→ **How to complete this task**: Select each line in the records that contains the string "如果指定节点", matching case exactly, and copy those lines.

┄┄┄┄┄┄

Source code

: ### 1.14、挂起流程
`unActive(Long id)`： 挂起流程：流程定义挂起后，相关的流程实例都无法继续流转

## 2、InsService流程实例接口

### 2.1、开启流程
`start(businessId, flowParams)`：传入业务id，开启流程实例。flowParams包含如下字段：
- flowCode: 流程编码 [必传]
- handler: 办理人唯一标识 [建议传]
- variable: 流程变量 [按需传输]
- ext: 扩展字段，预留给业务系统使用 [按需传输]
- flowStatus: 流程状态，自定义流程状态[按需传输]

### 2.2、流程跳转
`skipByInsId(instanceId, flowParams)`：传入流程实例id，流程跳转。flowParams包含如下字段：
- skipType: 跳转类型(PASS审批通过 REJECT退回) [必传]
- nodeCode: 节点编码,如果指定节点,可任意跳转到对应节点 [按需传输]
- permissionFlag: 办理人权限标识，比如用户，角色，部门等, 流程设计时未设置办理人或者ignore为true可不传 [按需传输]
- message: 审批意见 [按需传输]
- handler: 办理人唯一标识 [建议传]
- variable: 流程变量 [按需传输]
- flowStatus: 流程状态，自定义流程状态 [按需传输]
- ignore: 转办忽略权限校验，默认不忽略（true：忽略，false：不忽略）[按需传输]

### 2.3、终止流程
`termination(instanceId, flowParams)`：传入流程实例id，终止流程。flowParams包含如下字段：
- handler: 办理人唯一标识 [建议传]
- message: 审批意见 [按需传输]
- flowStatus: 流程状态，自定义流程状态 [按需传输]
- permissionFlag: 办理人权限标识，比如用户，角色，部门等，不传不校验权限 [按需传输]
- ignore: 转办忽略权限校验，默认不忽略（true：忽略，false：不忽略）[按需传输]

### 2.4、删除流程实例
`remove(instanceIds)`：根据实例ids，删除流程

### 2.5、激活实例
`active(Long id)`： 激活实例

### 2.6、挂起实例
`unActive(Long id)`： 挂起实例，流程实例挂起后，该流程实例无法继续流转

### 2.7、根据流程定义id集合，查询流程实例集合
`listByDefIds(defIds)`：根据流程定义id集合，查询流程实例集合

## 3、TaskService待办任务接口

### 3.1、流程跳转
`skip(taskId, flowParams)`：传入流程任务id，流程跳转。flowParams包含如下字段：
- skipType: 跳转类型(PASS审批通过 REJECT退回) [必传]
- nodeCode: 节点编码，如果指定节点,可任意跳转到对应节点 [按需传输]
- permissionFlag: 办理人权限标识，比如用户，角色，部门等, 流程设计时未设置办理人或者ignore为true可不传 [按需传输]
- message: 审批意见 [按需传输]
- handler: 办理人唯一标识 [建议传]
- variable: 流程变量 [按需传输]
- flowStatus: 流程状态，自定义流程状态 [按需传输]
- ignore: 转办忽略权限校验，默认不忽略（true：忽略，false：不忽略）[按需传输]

┄┄┄┄┄┄

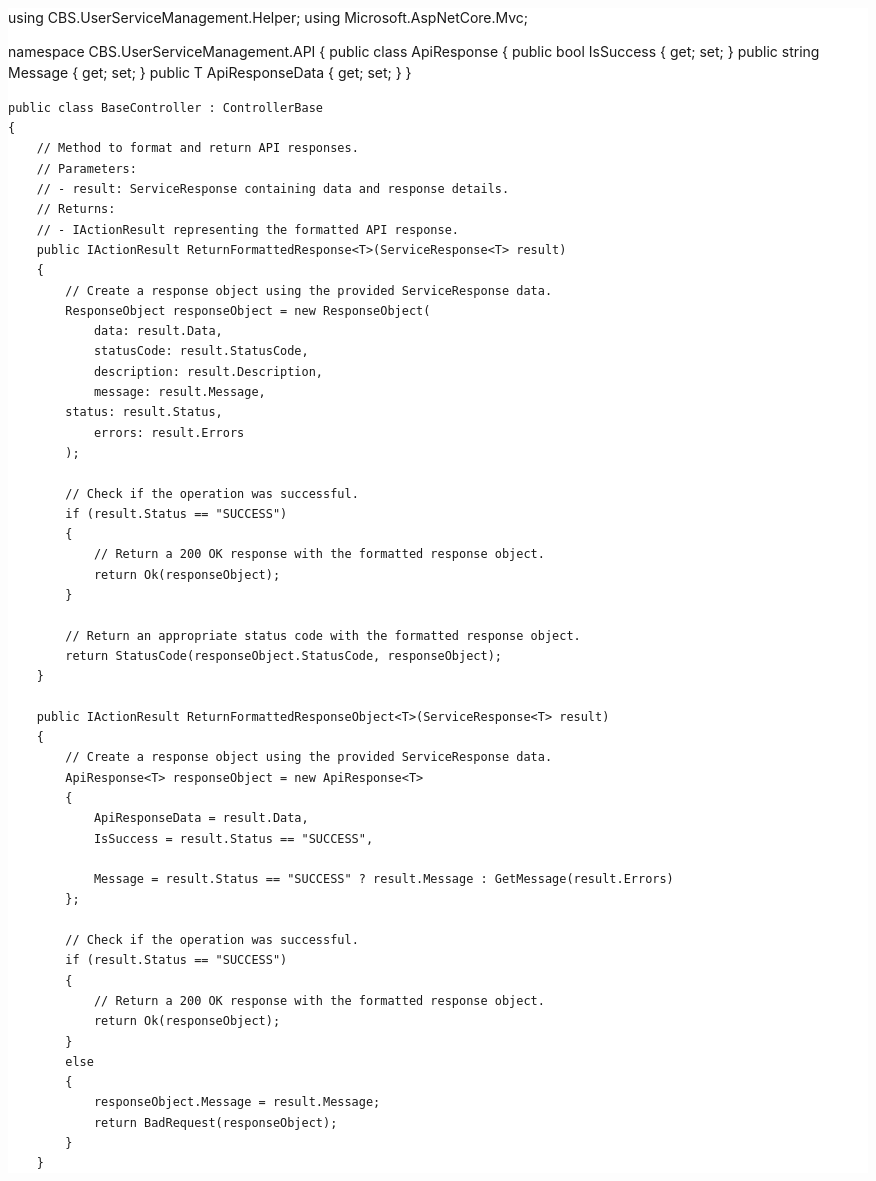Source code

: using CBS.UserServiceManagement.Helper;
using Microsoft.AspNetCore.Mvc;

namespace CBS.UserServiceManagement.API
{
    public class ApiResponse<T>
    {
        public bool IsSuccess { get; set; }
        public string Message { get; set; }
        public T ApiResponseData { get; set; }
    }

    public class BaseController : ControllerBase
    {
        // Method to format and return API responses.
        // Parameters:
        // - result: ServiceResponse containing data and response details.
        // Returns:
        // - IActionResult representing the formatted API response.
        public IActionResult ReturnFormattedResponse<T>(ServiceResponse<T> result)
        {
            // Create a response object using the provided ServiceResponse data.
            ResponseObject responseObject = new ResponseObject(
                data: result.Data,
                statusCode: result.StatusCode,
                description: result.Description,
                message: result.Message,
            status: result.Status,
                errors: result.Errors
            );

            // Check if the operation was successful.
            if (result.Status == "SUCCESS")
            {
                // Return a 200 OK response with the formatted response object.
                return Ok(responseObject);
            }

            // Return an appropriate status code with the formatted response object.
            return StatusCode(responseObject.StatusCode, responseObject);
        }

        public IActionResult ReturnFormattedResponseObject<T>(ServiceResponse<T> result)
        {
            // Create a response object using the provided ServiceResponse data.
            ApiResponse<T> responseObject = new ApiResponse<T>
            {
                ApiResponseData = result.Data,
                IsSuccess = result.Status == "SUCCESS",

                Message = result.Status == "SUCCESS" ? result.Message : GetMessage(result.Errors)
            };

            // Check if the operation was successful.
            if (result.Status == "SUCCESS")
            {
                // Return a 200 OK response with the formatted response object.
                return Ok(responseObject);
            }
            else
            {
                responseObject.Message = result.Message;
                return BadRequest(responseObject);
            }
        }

┄┄┄┄┄┄

→ **Response**:
- nodeCode: 节点编码,如果指定节点,可任意跳转到对应节点 [按需传输]
- nodeCode: 节点编码，如果指定节点,可任意跳转到对应节点 [按需传输]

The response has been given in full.